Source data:
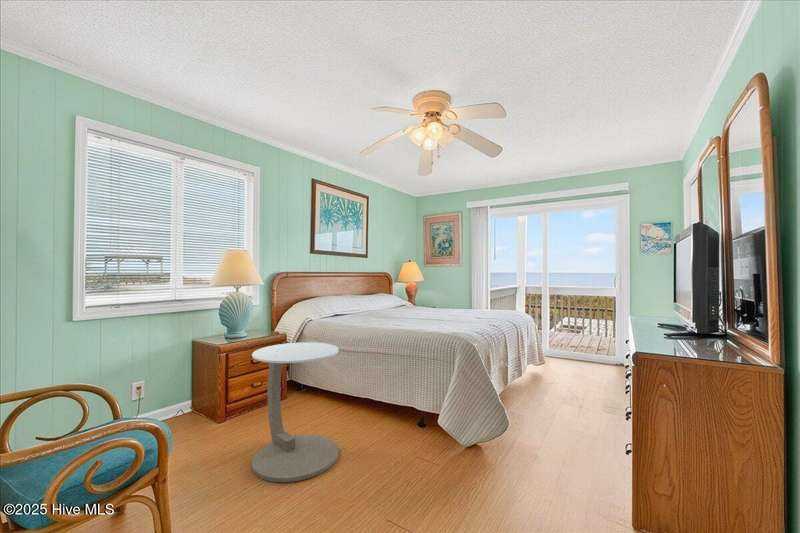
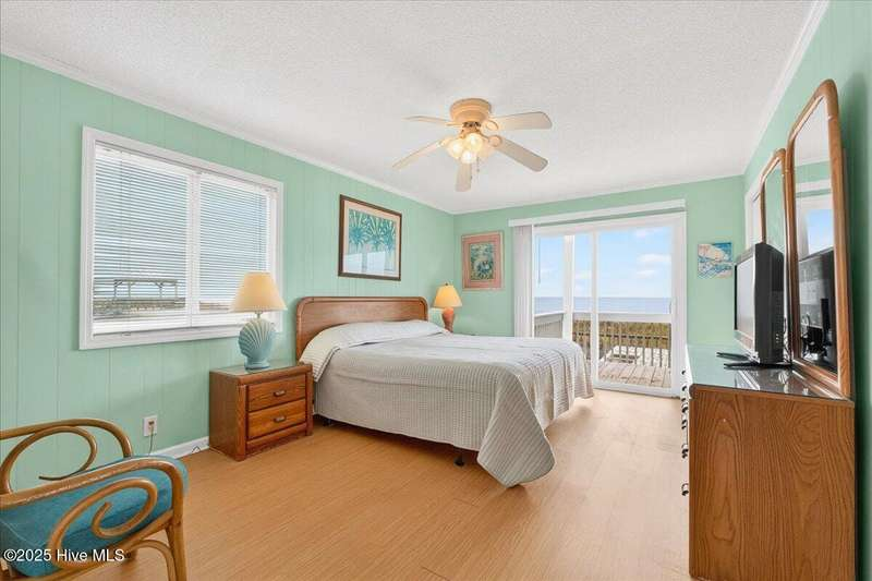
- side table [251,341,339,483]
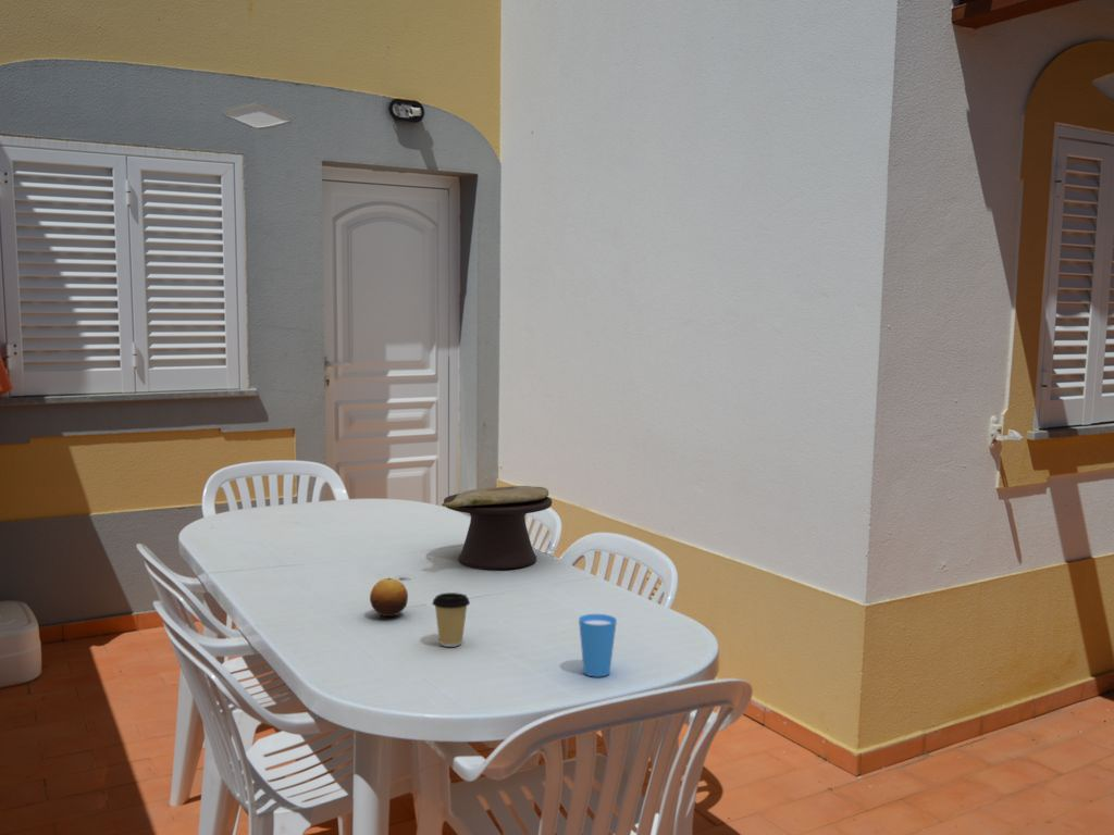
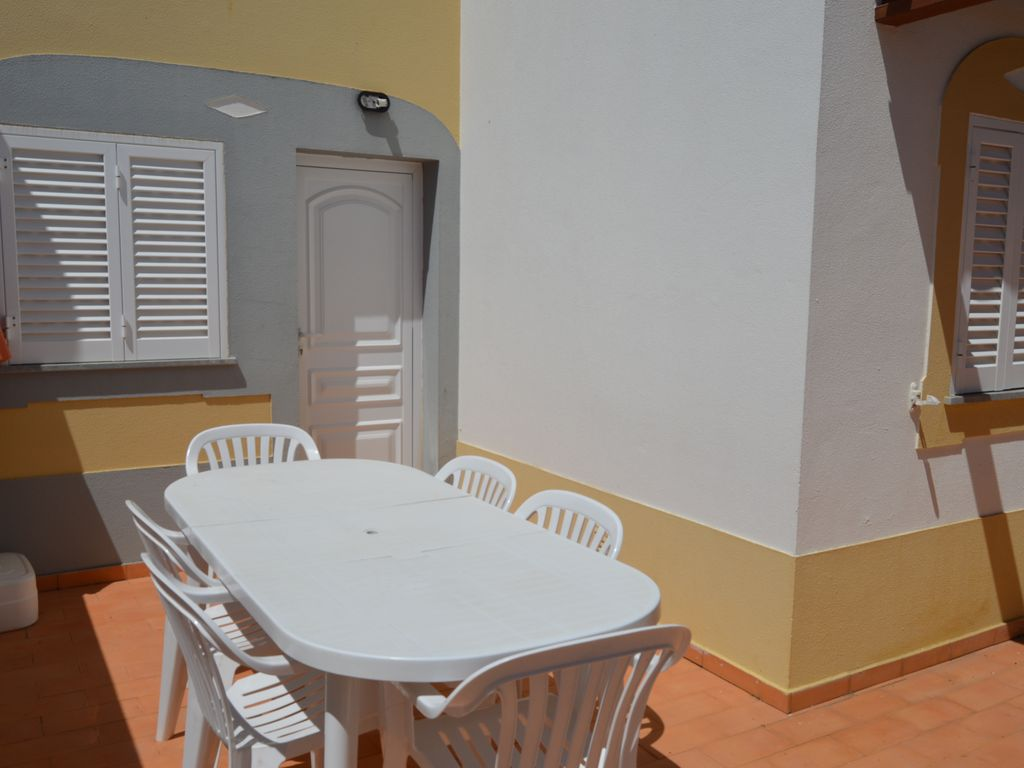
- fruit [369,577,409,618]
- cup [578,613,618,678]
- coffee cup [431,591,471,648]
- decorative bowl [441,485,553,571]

● Work item:
Print each record as it appears above, dropping every picture from the copy.

● Answer area:
- side table [251,341,339,483]
- fruit [369,577,409,618]
- cup [578,613,618,678]
- coffee cup [431,591,471,648]
- decorative bowl [441,485,553,571]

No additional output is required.